Update the records below by putting "upper-left" wherever "top-left" appears, and reproduce them with nothing else changed.

*-*-*

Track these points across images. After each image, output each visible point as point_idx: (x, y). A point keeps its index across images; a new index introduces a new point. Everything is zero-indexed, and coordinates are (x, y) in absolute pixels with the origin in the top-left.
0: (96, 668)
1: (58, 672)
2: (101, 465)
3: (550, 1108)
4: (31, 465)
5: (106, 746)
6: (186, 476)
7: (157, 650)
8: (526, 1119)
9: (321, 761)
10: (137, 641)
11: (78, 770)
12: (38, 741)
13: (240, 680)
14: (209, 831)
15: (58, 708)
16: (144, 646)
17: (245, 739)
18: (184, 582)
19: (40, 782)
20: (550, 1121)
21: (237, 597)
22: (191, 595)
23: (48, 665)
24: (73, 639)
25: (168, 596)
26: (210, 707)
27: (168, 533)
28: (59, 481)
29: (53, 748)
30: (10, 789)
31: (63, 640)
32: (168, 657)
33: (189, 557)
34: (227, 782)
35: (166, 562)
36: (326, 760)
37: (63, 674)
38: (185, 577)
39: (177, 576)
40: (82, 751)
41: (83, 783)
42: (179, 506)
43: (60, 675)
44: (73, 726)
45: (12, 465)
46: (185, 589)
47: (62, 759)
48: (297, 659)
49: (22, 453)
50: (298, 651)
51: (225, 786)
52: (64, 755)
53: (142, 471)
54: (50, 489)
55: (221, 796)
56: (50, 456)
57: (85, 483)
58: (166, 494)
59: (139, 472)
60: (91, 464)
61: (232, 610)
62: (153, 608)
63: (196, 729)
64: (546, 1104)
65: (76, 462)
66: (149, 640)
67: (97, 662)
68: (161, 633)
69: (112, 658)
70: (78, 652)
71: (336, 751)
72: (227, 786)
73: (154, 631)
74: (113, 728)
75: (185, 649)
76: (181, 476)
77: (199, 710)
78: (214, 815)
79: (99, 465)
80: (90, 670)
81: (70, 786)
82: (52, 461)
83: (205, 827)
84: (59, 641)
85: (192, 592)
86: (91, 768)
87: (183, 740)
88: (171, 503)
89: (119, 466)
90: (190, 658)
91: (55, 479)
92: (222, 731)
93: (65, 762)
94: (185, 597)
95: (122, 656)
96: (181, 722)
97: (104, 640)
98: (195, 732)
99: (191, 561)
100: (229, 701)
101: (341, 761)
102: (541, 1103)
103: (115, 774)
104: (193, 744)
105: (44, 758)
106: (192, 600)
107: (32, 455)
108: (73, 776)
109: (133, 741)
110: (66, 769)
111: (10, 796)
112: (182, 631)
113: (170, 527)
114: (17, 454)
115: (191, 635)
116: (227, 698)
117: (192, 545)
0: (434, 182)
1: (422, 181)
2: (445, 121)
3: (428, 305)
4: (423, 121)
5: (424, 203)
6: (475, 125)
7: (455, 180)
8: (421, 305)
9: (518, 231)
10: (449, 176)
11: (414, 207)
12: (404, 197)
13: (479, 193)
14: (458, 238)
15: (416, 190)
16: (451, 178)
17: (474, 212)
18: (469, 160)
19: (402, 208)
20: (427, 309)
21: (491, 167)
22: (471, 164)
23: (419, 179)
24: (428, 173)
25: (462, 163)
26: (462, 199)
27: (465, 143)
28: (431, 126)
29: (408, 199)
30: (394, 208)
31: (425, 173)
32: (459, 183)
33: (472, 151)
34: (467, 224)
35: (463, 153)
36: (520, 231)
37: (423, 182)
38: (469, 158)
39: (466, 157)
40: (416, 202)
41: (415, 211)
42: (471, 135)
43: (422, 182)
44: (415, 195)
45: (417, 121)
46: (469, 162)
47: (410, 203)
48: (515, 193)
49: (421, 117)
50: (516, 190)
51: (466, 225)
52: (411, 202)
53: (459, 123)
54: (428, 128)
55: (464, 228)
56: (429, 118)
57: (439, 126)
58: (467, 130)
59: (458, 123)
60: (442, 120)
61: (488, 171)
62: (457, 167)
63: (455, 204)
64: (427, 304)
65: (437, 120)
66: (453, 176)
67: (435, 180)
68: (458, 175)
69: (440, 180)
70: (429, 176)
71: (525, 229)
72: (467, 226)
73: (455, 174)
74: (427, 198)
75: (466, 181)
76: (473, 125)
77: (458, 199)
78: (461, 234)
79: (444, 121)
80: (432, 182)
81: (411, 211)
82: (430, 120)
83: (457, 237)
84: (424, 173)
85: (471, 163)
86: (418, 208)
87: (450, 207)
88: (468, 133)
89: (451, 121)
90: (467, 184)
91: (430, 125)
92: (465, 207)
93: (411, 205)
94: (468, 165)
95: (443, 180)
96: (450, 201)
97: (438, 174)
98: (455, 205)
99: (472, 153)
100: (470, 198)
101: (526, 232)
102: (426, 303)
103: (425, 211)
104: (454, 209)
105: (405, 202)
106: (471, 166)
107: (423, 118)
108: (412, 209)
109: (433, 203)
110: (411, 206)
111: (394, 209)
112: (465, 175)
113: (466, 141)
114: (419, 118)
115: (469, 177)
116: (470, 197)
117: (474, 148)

*-*-*

__Task answer__:
Track these points across images. After each image, output each visible point as point_idx: (x, y). A point keeps its index across images; a new index introduces a new point. Everything is zero-indexed, and coordinates are (x, y) in absolute pixels with the origin in the upper-left.
0: (96, 668)
1: (58, 672)
2: (101, 465)
3: (550, 1108)
4: (31, 465)
5: (106, 746)
6: (186, 476)
7: (157, 650)
8: (526, 1119)
9: (321, 761)
10: (137, 641)
11: (78, 770)
12: (38, 741)
13: (240, 680)
14: (209, 831)
15: (58, 708)
16: (144, 646)
17: (245, 739)
18: (184, 582)
19: (40, 782)
20: (550, 1121)
21: (237, 597)
22: (191, 595)
23: (48, 665)
24: (73, 639)
25: (168, 596)
26: (210, 707)
27: (168, 533)
28: (59, 481)
29: (53, 748)
30: (10, 789)
31: (63, 640)
32: (168, 657)
33: (189, 557)
34: (227, 782)
35: (166, 562)
36: (326, 760)
37: (63, 674)
38: (185, 577)
39: (177, 576)
40: (82, 751)
41: (83, 783)
42: (179, 506)
43: (60, 675)
44: (73, 726)
45: (12, 465)
46: (185, 589)
47: (62, 759)
48: (297, 659)
49: (22, 453)
50: (298, 651)
51: (225, 786)
52: (64, 755)
53: (142, 471)
54: (50, 489)
55: (221, 796)
56: (50, 456)
57: (85, 483)
58: (166, 494)
59: (139, 472)
60: (91, 464)
61: (232, 610)
62: (153, 608)
63: (196, 729)
64: (546, 1104)
65: (76, 462)
66: (149, 640)
67: (97, 662)
68: (161, 633)
69: (112, 658)
70: (78, 652)
71: (336, 751)
72: (227, 786)
73: (154, 631)
74: (113, 728)
75: (185, 649)
76: (181, 476)
77: (199, 710)
78: (214, 815)
79: (99, 465)
80: (90, 670)
81: (70, 786)
82: (52, 461)
83: (205, 827)
84: (59, 641)
85: (192, 592)
86: (91, 768)
87: (183, 740)
88: (171, 503)
89: (119, 466)
90: (190, 658)
91: (55, 479)
92: (222, 731)
93: (65, 762)
94: (185, 597)
95: (122, 656)
96: (181, 722)
97: (104, 640)
98: (195, 732)
99: (191, 561)
100: (229, 701)
101: (341, 761)
102: (541, 1103)
103: (115, 774)
104: (193, 744)
105: (44, 758)
106: (192, 600)
107: (32, 455)
108: (73, 776)
109: (133, 741)
110: (66, 769)
111: (10, 796)
112: (182, 631)
113: (170, 527)
114: (17, 454)
115: (191, 635)
116: (227, 698)
117: (192, 545)
0: (434, 182)
1: (422, 181)
2: (445, 121)
3: (428, 305)
4: (423, 121)
5: (424, 203)
6: (475, 125)
7: (455, 180)
8: (421, 305)
9: (518, 231)
10: (449, 176)
11: (414, 207)
12: (404, 197)
13: (479, 193)
14: (458, 238)
15: (416, 190)
16: (451, 178)
17: (474, 212)
18: (469, 160)
19: (402, 208)
20: (427, 309)
21: (491, 167)
22: (471, 164)
23: (419, 179)
24: (428, 173)
25: (462, 163)
26: (462, 199)
27: (465, 143)
28: (431, 126)
29: (408, 199)
30: (394, 208)
31: (425, 173)
32: (459, 183)
33: (472, 151)
34: (467, 224)
35: (463, 153)
36: (520, 231)
37: (423, 182)
38: (469, 158)
39: (466, 157)
40: (416, 202)
41: (415, 211)
42: (471, 135)
43: (422, 182)
44: (415, 195)
45: (417, 121)
46: (469, 162)
47: (410, 203)
48: (515, 193)
49: (421, 117)
50: (516, 190)
51: (466, 225)
52: (411, 202)
53: (459, 123)
54: (428, 128)
55: (464, 228)
56: (429, 118)
57: (439, 126)
58: (467, 130)
59: (458, 123)
60: (442, 120)
61: (488, 171)
62: (457, 167)
63: (455, 204)
64: (427, 304)
65: (437, 120)
66: (453, 176)
67: (435, 180)
68: (458, 175)
69: (440, 180)
70: (429, 176)
71: (525, 229)
72: (467, 226)
73: (455, 174)
74: (427, 198)
75: (466, 181)
76: (473, 125)
77: (458, 199)
78: (461, 234)
79: (444, 121)
80: (432, 182)
81: (411, 211)
82: (430, 120)
83: (457, 237)
84: (424, 173)
85: (471, 163)
86: (418, 208)
87: (450, 207)
88: (468, 133)
89: (451, 121)
90: (467, 184)
91: (430, 125)
92: (465, 207)
93: (411, 205)
94: (468, 165)
95: (443, 180)
96: (450, 201)
97: (438, 174)
98: (455, 205)
99: (472, 153)
100: (470, 198)
101: (526, 232)
102: (426, 303)
103: (425, 211)
104: (454, 209)
105: (405, 202)
106: (471, 166)
107: (423, 118)
108: (412, 209)
109: (433, 203)
110: (411, 206)
111: (394, 209)
112: (465, 175)
113: (466, 141)
114: (419, 118)
115: (469, 177)
116: (470, 197)
117: (474, 148)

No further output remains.